- Developers: Rayark
- Publisher: Rayark
- Platforms: iOS; Android;
- Release: April 19, 2018

= Sdorica =

2018 role-playing video game

Sdorica is a 2018 gacha and tile-matching role-playing video game developed and published by Rayark. It was released on the iOS and Android platforms as a free-to-play game, supporting English, Japanese, and Chinese languages. The game underwent lengthy development and soft launch periods before being formally released in April 2018.

==Gameplay==

Characters are divided into three classes: support, attack, and defense. Each character has three corresponding skills or attacks, relating to the number of orbs matched in the bottom of the screen. Players build teams of three characters, one of each class. Depending on what content is played, characters may be locked rather than freely chosen for challenges or storylines. There are two slots in the team for advisors, which provide passive or active abilities that affect the entire team.

Two rows of orbs corresponding to class colors (white, purple, and yellow for support, attack, and defense, respectively), fill the bottom of the screen with advisor abilities along the sides. The combat is turn-based, with enemies having a number above their head representing the amount of actions before their attack.

The game is played through a single-player campaign; however, players are able to join guilds with other players that allow for messaging, donations, in-game markets, and guild-specific rewards and challenges.
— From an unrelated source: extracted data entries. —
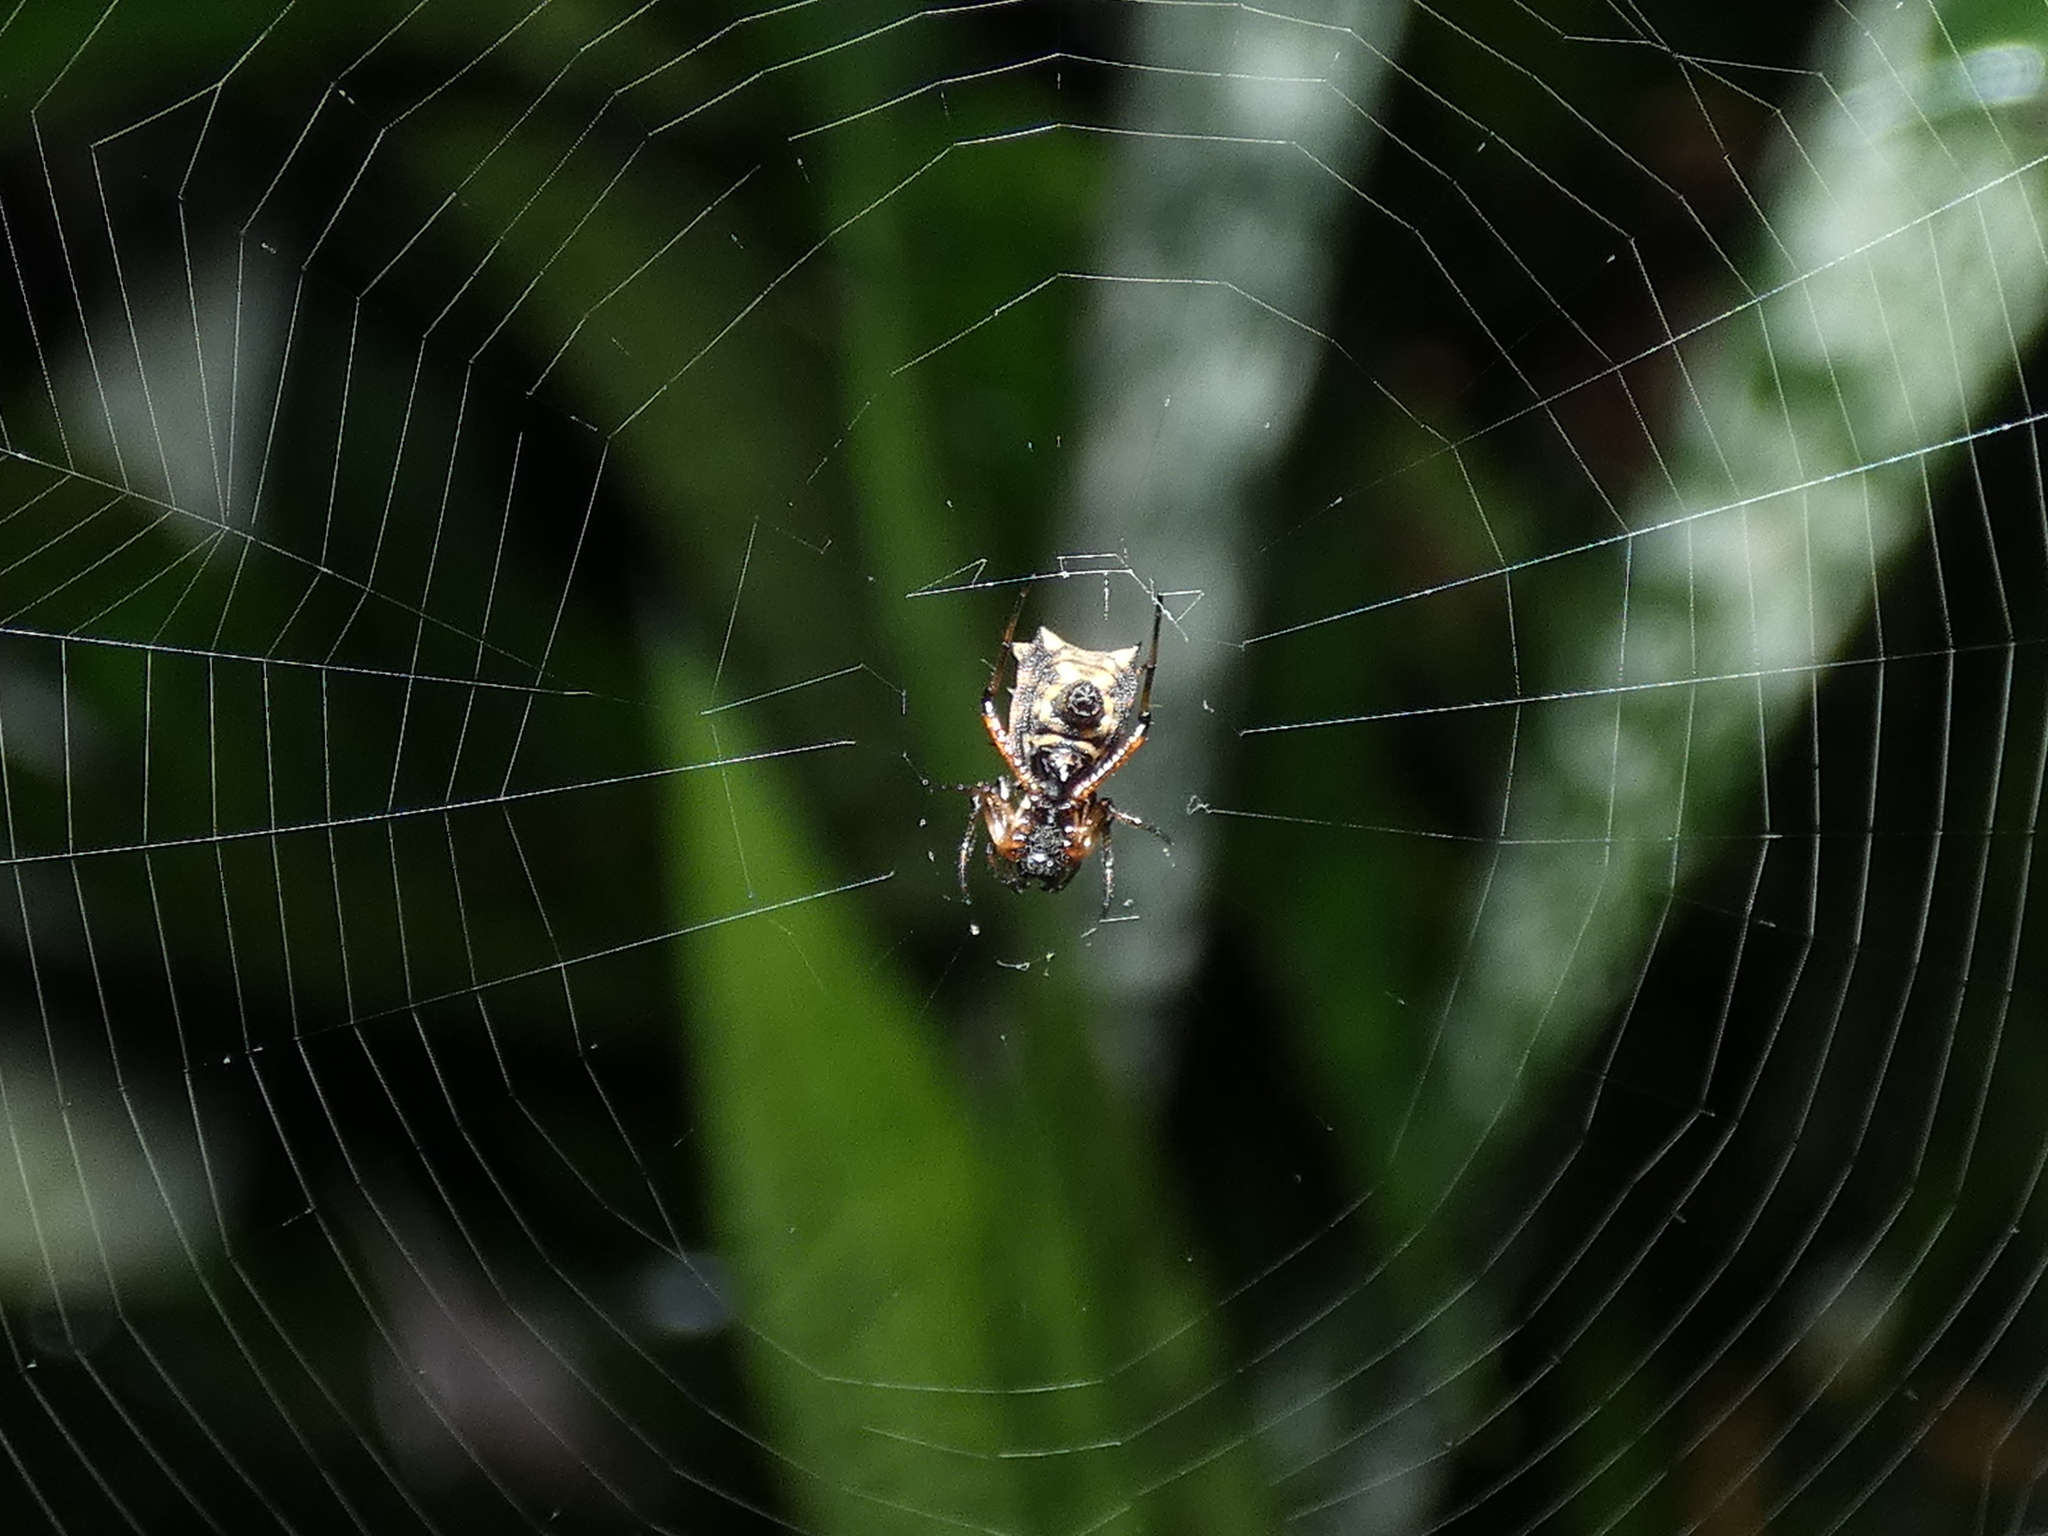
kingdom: Animalia
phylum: Arthropoda
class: Arachnida
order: Araneae
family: Araneidae
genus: Micrathena
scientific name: Micrathena picta
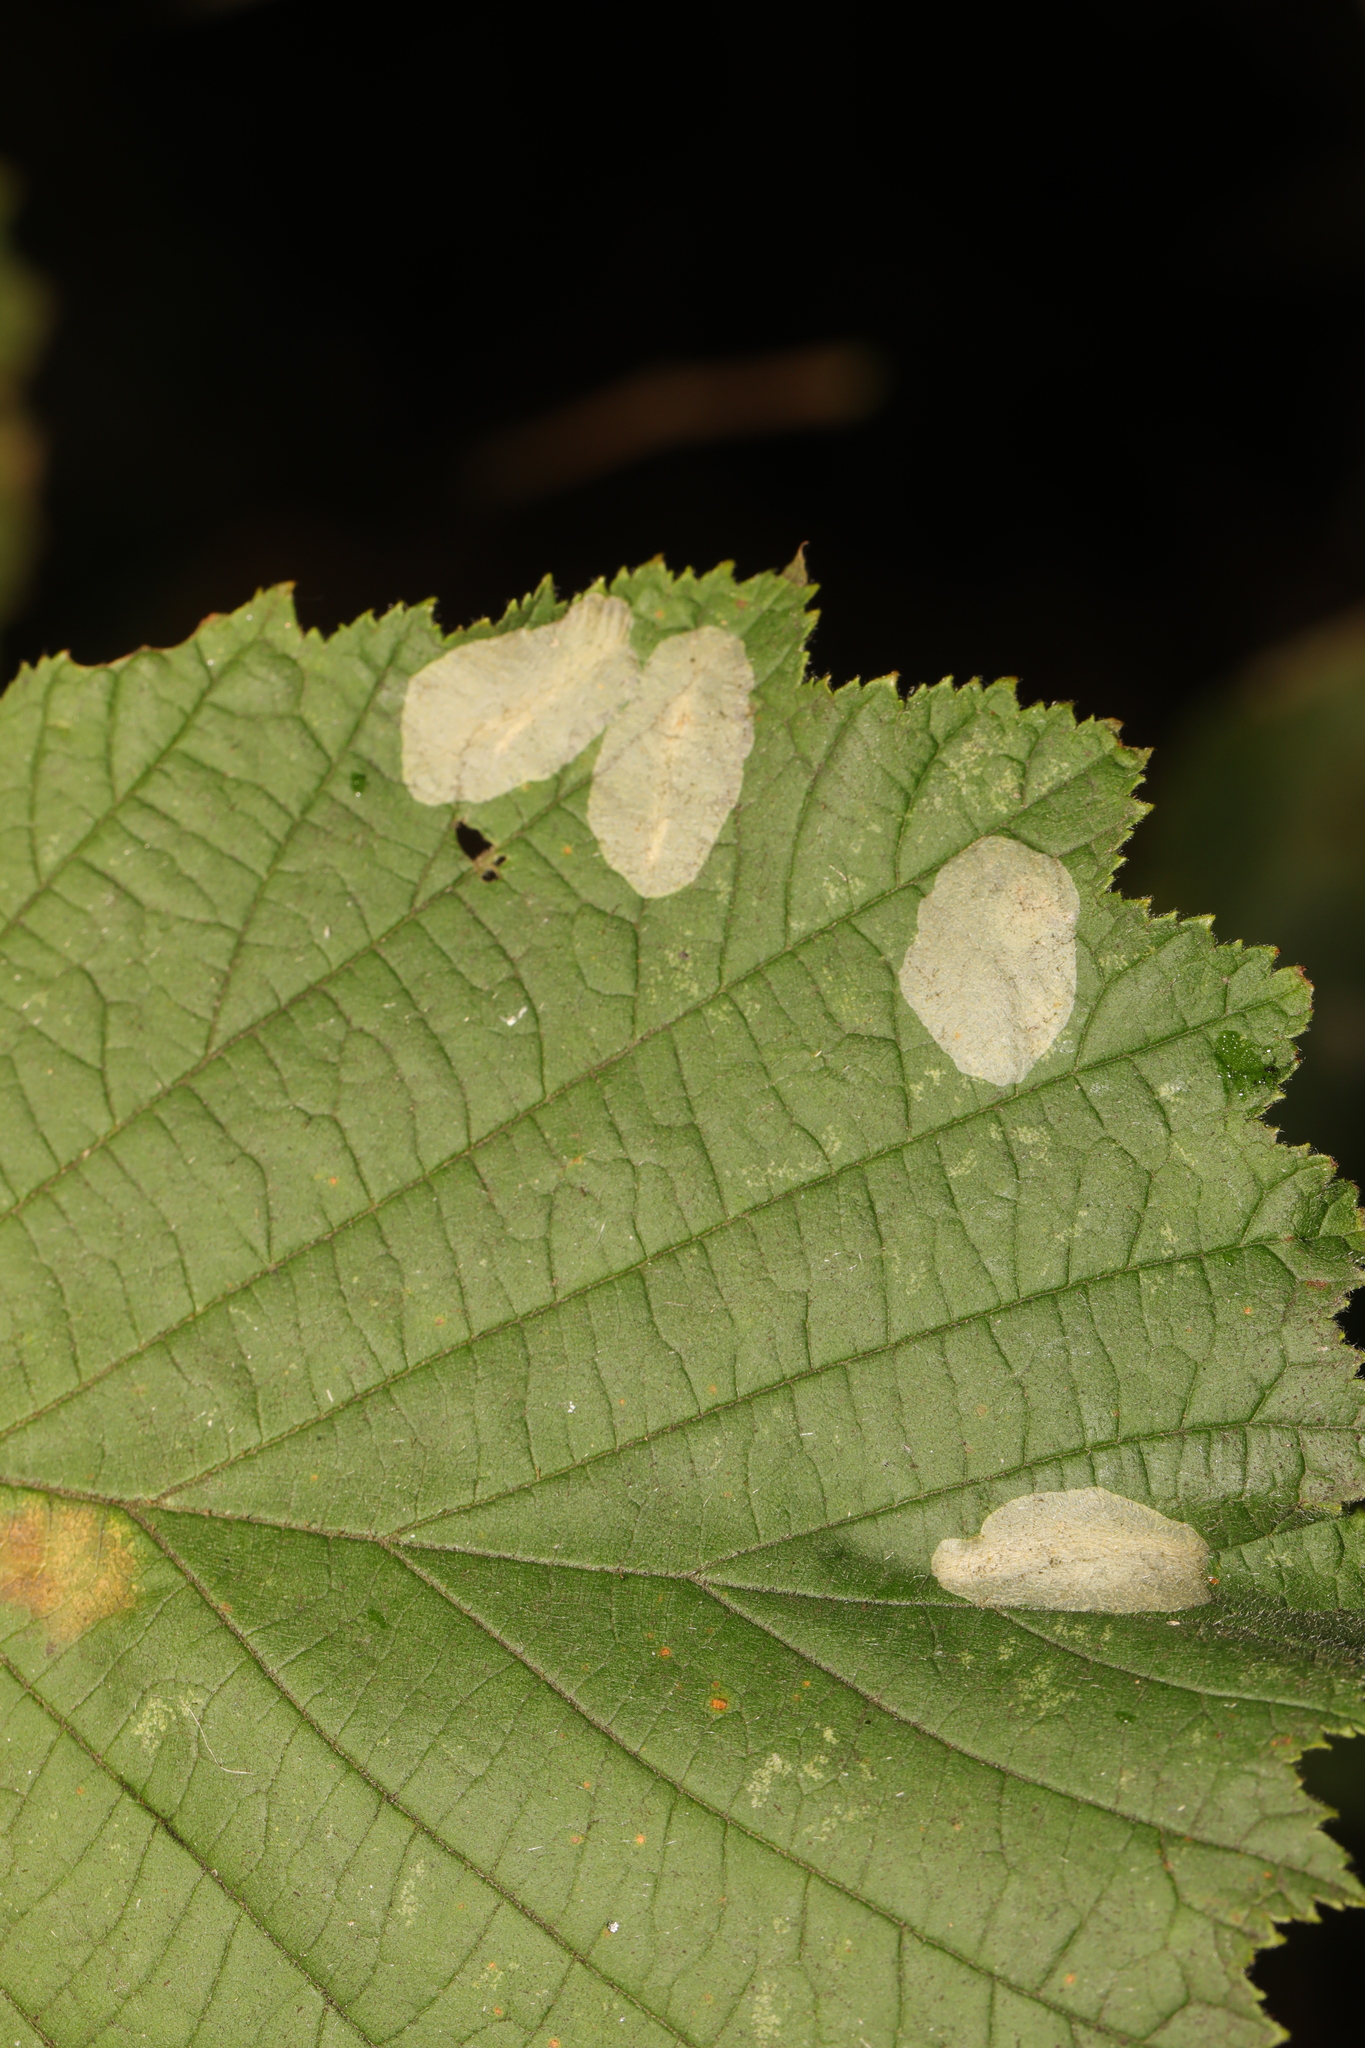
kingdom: Animalia
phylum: Arthropoda
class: Insecta
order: Lepidoptera
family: Gracillariidae
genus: Phyllonorycter
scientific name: Phyllonorycter coryli
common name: Nut-leaf blister moth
The game is progressed through chapter stages, with each stage having three waves of enemies or one final boss to defeat, with interluding dialogue.

== Plot ==

Sdorica is set in the fictional continent of Vendacti where players act as Watchers, or keepers of history. It initially follows the story of Angelia, the princess of the Sun Kingdom, as she prepares to take the throne from her late father. She is joined by Naya, a security officer, Pang, a traveler from the East Alliance, and Tica, a Rune Academy student. After meeting with Chieftain Crushfang and Dagger, two bears ruling nearby caves, Angelia is kidnapped and rescued by Naya and another officer, Sione, and goes into hiding in the Slums. Tica meets a girl named Leah while on a mission for the Rune Academy and they work together to find a magical seed. In the Slums, Angelia and Naya meet and Nigel and Hyacinth, as well as Lio, Leah's twin brother. They fight off void monsters, where Hyacinth is bitten and dies of her wounds. After receiving intelligence from Yamatsuki, a friend of Nigel, he finds out Angelia's real identity as the princess and confronts her over the current king, Theodore and his plans to make a flying castle, and they plan to head to the desert. Dagger meets Roger, Kittyeyes, and Nolva, and they head to a doctor to treat the void disease that Roger has. Aosta, the doctor, is able to treat Roger, and they stay in a nearby village. Pang enters Maple Lake and meets Yan-Bo, who he asks to train with. Yan-Bo declines, and Pang confronts his past indecisions by stopping Hestia and Karnulla from killing each other.

==Development and release==
In the initial release of Sdorica, ten people had worked on the scripting of both main and side storylines. Continuous updates expanded both gameplay mechanics and the main storyline, with there being three seasons released as of September 2020.

The game was teased in December 2015 and released a soft launch in September 2017. It was formally released on April 19, 2018, with a pre-registration campaign offering in-game bonuses.

== Reception==
Harry Slater of Pocket Gamer described Sdorica as a complex "match-stuff RPG" and praised the amount of strategy involved, giving the initial release a 4/5. At the same time, he found the tutorials to come with a steep learning curve and commented on the possibility of turning away more casual players. Arjun Sha of Beebom found the game to be similar to Genshin Impact in regards to the depth of story, complexity of gameplay, and character amounts. He found it to be less "graphically rich" than similar gacha games and RPGs, but still interesting and engaging. Christine Chan from App Advice gave the game an overall rating of 9.8/10, highly recommending the game to others. She found the UI to be crowded and sometimes slow, but thought that the soundtrack and voice acting was immersive and matched the theme of Sdorica. Waverly from Paste highlighted the storytelling of the game, praising the presence of both emotional narrative and themes. They did not offer commentary on gameplay, stating "I don't really care much for the gameplay of Sdorica".

Sdorica has been featured in multiple cross-game events with other Rayark games. Music from Sdorica was added to Cytus II and in-game events in Sdorica have included crossovers with Deemo and Mandora.